### DOCUMENT PASSAGE
# # #

In some ways, Claudius exhibits more heroism than Hamlet. He manipulates fortune and takes what is not rightfully his, but remains unapologetic for his actions; he possesses enough strength to admit that he would do the same again. Hamlet, torn by conscience to smite the morally deficient Claudius, causes the death of six innocent people before he accomplishes his goal. By taking full responsibility for his actions, Claudius mitigates his evil nature.
The mark of a great Shakespearean antagonist is how completely he mirrors the protagonist. Claudius is no more Machiavellian than Hamlet; both ultimately believe that the end justifies the means, and both ultimately sacrifice humanity and humaneness in the acquisition of their goals.

# # #

### DATASET SECTION
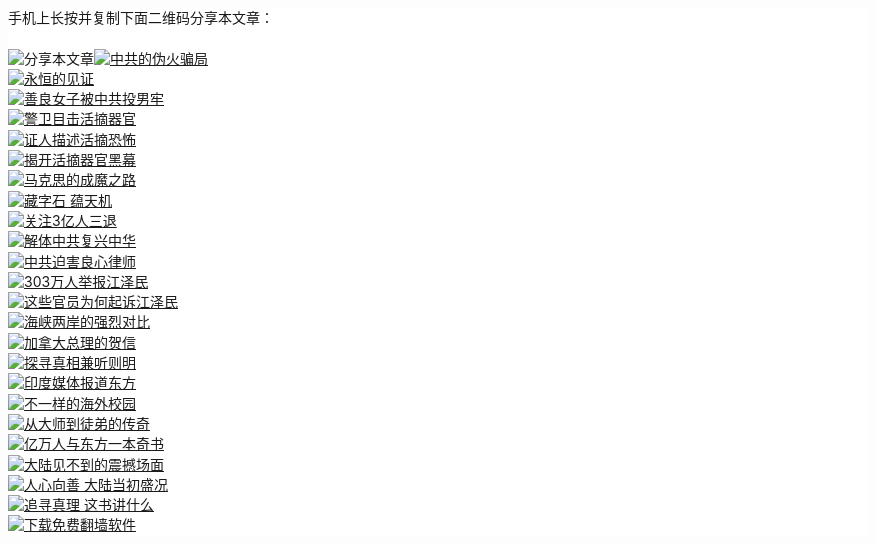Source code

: ####
手机上长按并复制下面二维码分享本文章：<br><br><img src="http://www.hehaibao.com/qr/index.php?m=1&e=L&p=10&t=&d=https://github.com/asdfghy6/djy/blob/master/gb/17/11/11/n9829292.md%231" title="分享本文章"></td><td VALIGN=TOP><a href="https://github.com/asdfghy6/djy/blob/master/gb/16/1/21/n4622075.md?dfh#1" target="_blank"><img src="https://raw.githubusercontent.com/asdfghy6/djy/master/gb/300/wei-f1.jpg" title="中共的伪火骗局"  alt="中共的伪火骗局"></a><br><a href="https://github.com/asdfghy6/yh/blob/master/README.md?dfh#1" target="_blank"><img src="https://raw.githubusercontent.com/asdfghy6/djy/master/gb/300/yong-h.jpg" title="永恒的见证"  alt="永恒的见证"></a><br><a href="https://github.com/asdfghy6/djy/blob/master/gb/13/9/29/n3974789.md?dfh#1" target="_blank"><img src="https://raw.githubusercontent.com/asdfghy6/djy/master/gb/300/shang-lnz.jpg" title="善良女子被中共投男牢"  alt="善良女子被中共投男牢"></a><br><a href="https://github.com/asdfghy6/djy/blob/master/gb/16/3/16/n4663449.md?dfh#1" target="_blank"><img src="https://raw.githubusercontent.com/asdfghy6/djy/master/gb/300/huo-z3.jpg" title="警卫目击活摘器官"  alt="警卫目击活摘器官"></a><br><a href="https://github.com/asdfghy6/djy/blob/master/gb/16/8/7/n8177641.md?dfh#1" target="_blank"><img src="https://raw.githubusercontent.com/asdfghy6/djy/master/gb/300/huo-z4.jpg" title="证人描述活摘恐怖"  alt="证人描述活摘恐怖"></a><br><a href="https://github.com/asdfghy6/djy/blob/master/gb/10/4/19/n2881569.md?dfh#1" target="_blank"><img src="https://raw.githubusercontent.com/asdfghy6/djy/master/gb/300/huo-z1.jpg" title="揭开活摘器官黑幕"  alt="揭开活摘器官黑幕"></a><br><a href="https://github.com/asdfghy6/djy/blob/master/gb/10/11/7/n3077476.md?dfh#1" target="_blank"><img src="https://raw.githubusercontent.com/asdfghy6/djy/master/gb/300/ma-ks.jpg" title="马克思的成魔之路"  alt="马克思的成魔之路"></a><br><a href="https://github.com/asdfghy6/djy/blob/master/gb/14/6/9/n4173977.md?dfh#1" target="_blank"><img src="https://raw.githubusercontent.com/asdfghy6/djy/master/gb/300/chang-zs.jpg" title="藏字石 蕴天机"  alt="藏字石 蕴天机"></a><br><a href="https://github.com/asdfghy6/djy/blob/master/gb/18/5/10/n10381511.md?dfh#1" target="_blank"><img src="https://raw.githubusercontent.com/asdfghy6/djy/master/gb/300/st1.jpg" title="关注3亿人三退"  alt="关注3亿人三退"></a><br><a href="https://github.com/asdfghy6/djy/blob/master/gb/18/3/21/n10237682.md?dfh#1" target="_blank"><img src="https://raw.githubusercontent.com/asdfghy6/djy/master/gb/300/jie-t.jpg" title="解体中共复兴中华"  alt="解体中共复兴中华"></a><br><a href="https://github.com/asdfghy6/djy/blob/master/gb/9/2/9/n2422991.md?dfh#1" target="_blank"><img src="https://raw.githubusercontent.com/asdfghy6/djy/master/gb/300/gao-zs.jpg" title="中共迫害良心律师"  alt="中共迫害良心律师"></a><br><a href="https://github.com/asdfghy6/djy/blob/master/gb/18/12/9/n10900044.md?dfh#1" target="_blank"><img src="https://raw.githubusercontent.com/asdfghy6/djy/master/gb/300/sj1.jpg" title="303万人举报江泽民"  alt="303万人举报江泽民"></a><br><a href="https://github.com/asdfghy6/djy/blob/master/gb/18/8/28/n10672014.md?dfh#1" target="_blank"><img src="https://raw.githubusercontent.com/asdfghy6/djy/master/gb/300/sj2.jpg" title="这些官员为何起诉江泽民"  alt="这些官员为何起诉江泽民"></a><br><a href="https://github.com/asdfghy6/djy/blob/master/gb/8/12/18/n2367165.md?dfh#1" target="_blank"><img src="https://raw.githubusercontent.com/asdfghy6/djy/master/gb/300/liangan.jpg" title="海峡两岸的强烈对比"  alt="海峡两岸的强烈对比"></a><br><a href="https://github.com/asdfghy6/djy/blob/master/gb/15/5/5/n4427238.md?dfh#1" target="_blank"><img src="https://raw.githubusercontent.com/asdfghy6/djy/master/gb/300/jia-ndzl.jpg" title="加拿大总理的贺信"  alt="加拿大总理的贺信"></a><br><a href="https://github.com/asdfghy6/djy/blob/master/gb/11/6/17/n3289382.md?dfh#1" target="_blank">
<img src="https://raw.githubusercontent.com/asdfghy6/djy/master/gb/300/xiao-wd.jpg" title="探寻真相兼听则明"  alt="探寻真相兼听则明"></a><br><a href="https://github.com/asdfghy6/djy/blob/master/gb/18/10/27/n10812623.md?dfh#1" target="_blank"><img src="https://raw.githubusercontent.com/asdfghy6/djy/master/gb/300/yindu.jpg" title="印度媒体报道东方"  alt="印度媒体报道东方"></a><br><a href="https://github.com/asdfghy6/djy/blob/master/gb/18/6/9/n10469652.md?dfh#1" target="_blank"><img src="https://raw.githubusercontent.com/asdfghy6/djy/master/gb/300/xie-j.jpg" title="不一样的海外校园"  alt="不一样的海外校园"></a><br><a href="https://github.com/asdfghy6/djy/blob/master/gb/7/4/5/n1669415.md?dfh#1" target="_blank"><img src="https://raw.githubusercontent.com/asdfghy6/djy/master/gb/300/li-up.jpg" title="从大师到徒弟的传奇"  alt="从大师到徒弟的传奇"></a><br><a href="https://github.com/asdfghy6/djy/blob/master/gb/17/5/26/n9191512.md?dfh#1" target="_blank"><img src="https://raw.githubusercontent.com/asdfghy6/djy/master/gb/300/zfl2.jpg" title="亿万人与东方一本奇书"  alt="亿万人与东方一本奇书"></a><br><a href="https://github.com/asdfghy6/djy/blob/master/gb/13/11/27/n4020290.md?dfh#1" target="_blank"><img src="https://raw.githubusercontent.com/asdfghy6/djy/master/gb/300/zhen-h.jpg" title="大陆见不到的震撼场面"  alt="大陆见不到的震撼场面"></a><br><a href="https://github.com/asdfghy6/djy/blob/master/gb/15/7/17/n4482910.md?dfh#1" target="_blank"><img src="https://raw.githubusercontent.com/asdfghy6/djy/master/gb/300/dalu-sk.jpg" title="人心向善 大陆当初盛况"  alt="人心向善 大陆当初盛况"></a><br><a href="https://github.com/asdfghy6/djy/blob/master/gb/9/10/15/n2689419.md?dfh#1" target="_blank"><img src="https://raw.githubusercontent.com/asdfghy6/djy/master/gb/300/zfl1.jpg" title="追寻真理 这书讲什么"  alt="追寻真理 这书讲什么"></a><br><a href="https://github.com/asdfghy6/fq/blob/master/README.md?dfh#1" target="_blank"><img src="https://raw.githubusercontent.com/asdfghy6/djy/master/gb/300/fq1.jpg" title="下载免费翻墙软件"  alt="下载免费翻墙软件"></a><br></td></tr></table>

# # #

### DIRECTIVE
Continue the essay comparing Claudius and Hamlet, picking up after its last sentence.

### ANSWER TO THE EXERCISE
Hamlet has a eulogy, Claudius doesn’t. Claudius’s death is cowardly, a well deserved death as everyone realises his true character at the end of the play, whereas Hamlet has the heroic image in the play, he dies at the end of the play in the hands of his grateful friend, Horatio. He is also the last person to die which again reflects his heroic character. Hamlet dies but his memory stands in the hands of Horatio, his only faithful friend and he will be the one to give the audience and others the impression of Hamlet’s heroic character. Horatio: ‘Even while men’s minds are wild, lest more mischance on plots and errors happen’. Hamlet’s justification for all the crimes he has committed is reinforced through that he was instructed to take revenge by the soul of his great father, King Hamlet. He even took a great amount of time, overcoming his moral dilemma and his heroism lied in the hand of his best friend, Horatio.